Seit vielen Jahren schon ist es in Indonesien gesetzlich verboten, Orang-Utans privat zu halten. Tatsache ist jedoch, dass Orang-Utan-Babys nach wie vor ganz leicht zu bekommen sind. Für den Händler bedeutet dies viel Geld, für den Käufer angenehme Gesellschaft oder einen netten Spielkameraden für die Kinder. Für das Orang-Utan-Baby aber ist es ein Trauma! Der Nähe der Mutter und ihres Schutzes beraubt, findet es sich nur allzu oft in einem Hinterhof wieder: ein Leben in Käfigen und an Ketten.

Doch es gibt Hoffnung für ein neues, selbstständiges Leben in Freiheit: Werden die Tiere gefunden und beschlagnahmt, dann nehmen sich die ZGF und ihre Schweizer Partnerorganisation PanEco dieser traumatisierten Orang-Utans an. Nach einer mehrmonatigen Quarantäne in der Station von PanEco in Nordsumatra werden die Tiere an die Auswilderungsstationen der ZGF am Rande des Nationalparks Bukit Tigapuluh in Zentralsumatra gebracht. Dort kümmern sich Biologen, Tierärzte und viele Pfleger und Scouts um die Tiere und bereiten sie geduldig auf ein neues Leben in Freiheit vor. Mehr als 170 Tiere hat die ZGF seit dem Beginn des Programms 2002 in Bukit Tigapuluh wieder ausgewildert. Mehrere Freilandgeburten lassen uns hoffen, dass die Population in Bukit Tigapuluh auch natürlicherweise langsam anwächst.
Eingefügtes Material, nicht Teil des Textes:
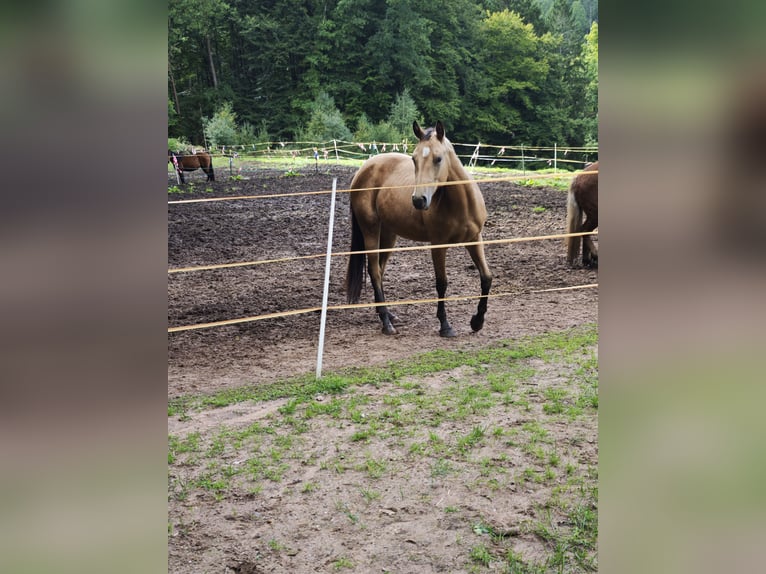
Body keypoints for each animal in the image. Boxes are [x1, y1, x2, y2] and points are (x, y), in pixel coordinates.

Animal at [346, 121, 492, 337]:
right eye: (414, 159)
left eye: (438, 158)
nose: (418, 200)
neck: (461, 204)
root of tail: (363, 169)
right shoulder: (438, 245)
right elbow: (442, 283)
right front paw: (445, 326)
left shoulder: (475, 240)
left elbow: (486, 278)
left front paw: (477, 321)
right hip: (370, 230)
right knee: (375, 271)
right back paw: (386, 322)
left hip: (388, 235)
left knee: (379, 270)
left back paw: (387, 315)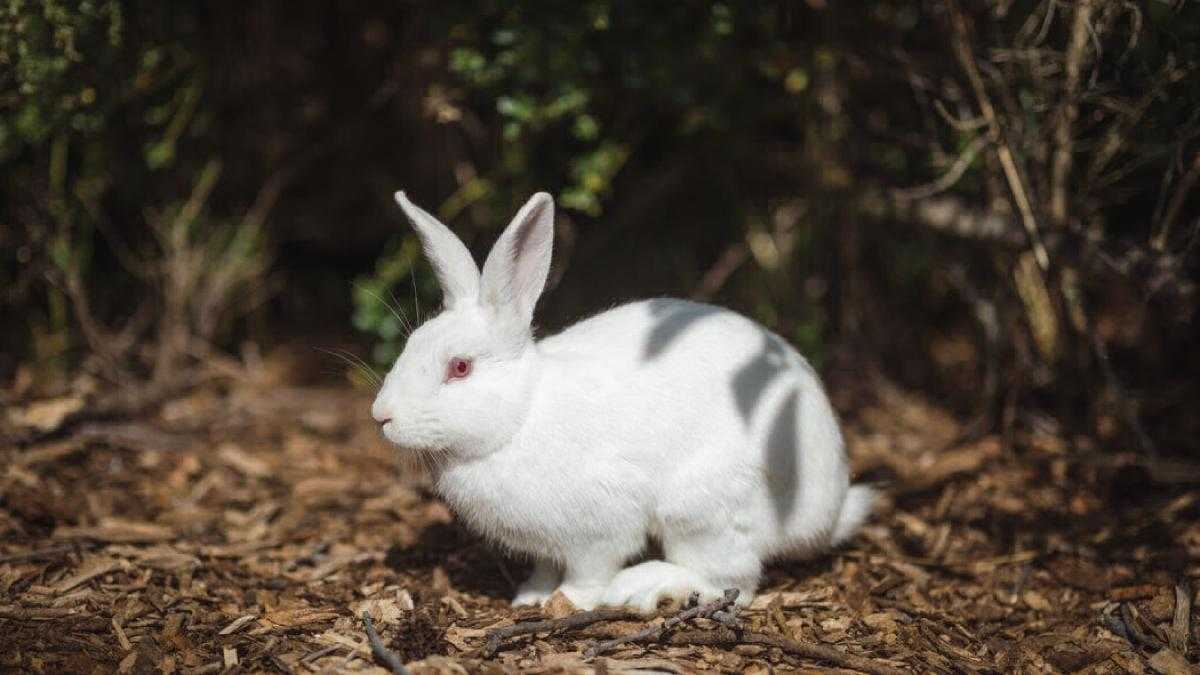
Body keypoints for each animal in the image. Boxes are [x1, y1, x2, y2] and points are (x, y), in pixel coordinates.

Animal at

Leben und Lernen in der Orang-Utan-Dschungelschule

Ist ein Orang-Utan-Baby in Gefangenschaft aufgewachsen, hatte es keine Chance, die grundlegenden Verhaltensweisen für ein Überleben in der Wildnis zu lernen. Schließlich bleiben freilebende junge Orang-Utans bis zu neun Jahren unter der Obhut ihrer Mutter und bekommen von ihr alles Notwendige gezeigt. In der Dschungelschule können sie einen Teil davon aber nachholen. Auf dem Stundenplan stehen:

Klettern: Orang-Utans sind für ein Leben in den Baumkronen des Urwalds geschaffen, aber die Kletterkünste sind nicht angeboren. Nach einem Leben in Gefangenschaft muss daher selbst das Klettern gelernt werden.

Nestbau: In der Wildnis bauen sich Orang-Utans ein Schlafnest. Jeden Abend aufs Neue. Wie das geht, lernen die Orang-Utans in der Dschungelschule.

Nahrung beschaffen: Was kann ich essen und wie komme ich da ran? Junge Blätter und Blüten schmecken gut und mit einem Stock kann man Früchte angeln. Die Lehrer kennen zudem Tricks und Kniffe, wie man dornige Schalen entfernt und an leckeres Fruchtfleisch gelangt. Und auch das will gelernt sein: Termiten aus ihrem Nest zu schlürfen.

Nachhaltiges Programm zum Schutz der Orang-Utans

Um den Orang-Utans eine langfristige Perspektive zu bieten, ist der Schutz ihres Lebensraums ein wesentlicher Bestandteil des Projektes, das somit auf drei Ebenen ansetzt:

  • Rettung bedrohter Individuen
  • Aufbau einer überlebensfähigen Population
  • Schutz des Lebensraums

Unser Partner für dieses Projekt

Zoologische Gesellschaft Frankfurt

Die ZGF ist eine international agierende Naturschutzorganisation mit Sitz in Frankfurt. Gegründet von Prof. Bernhard Grzimek, engagiert sich die ZGF heute für die Erhaltung von Wildnis und biologischer Vielfalt in den letzten großen Wildnisgebieten unserer Erde.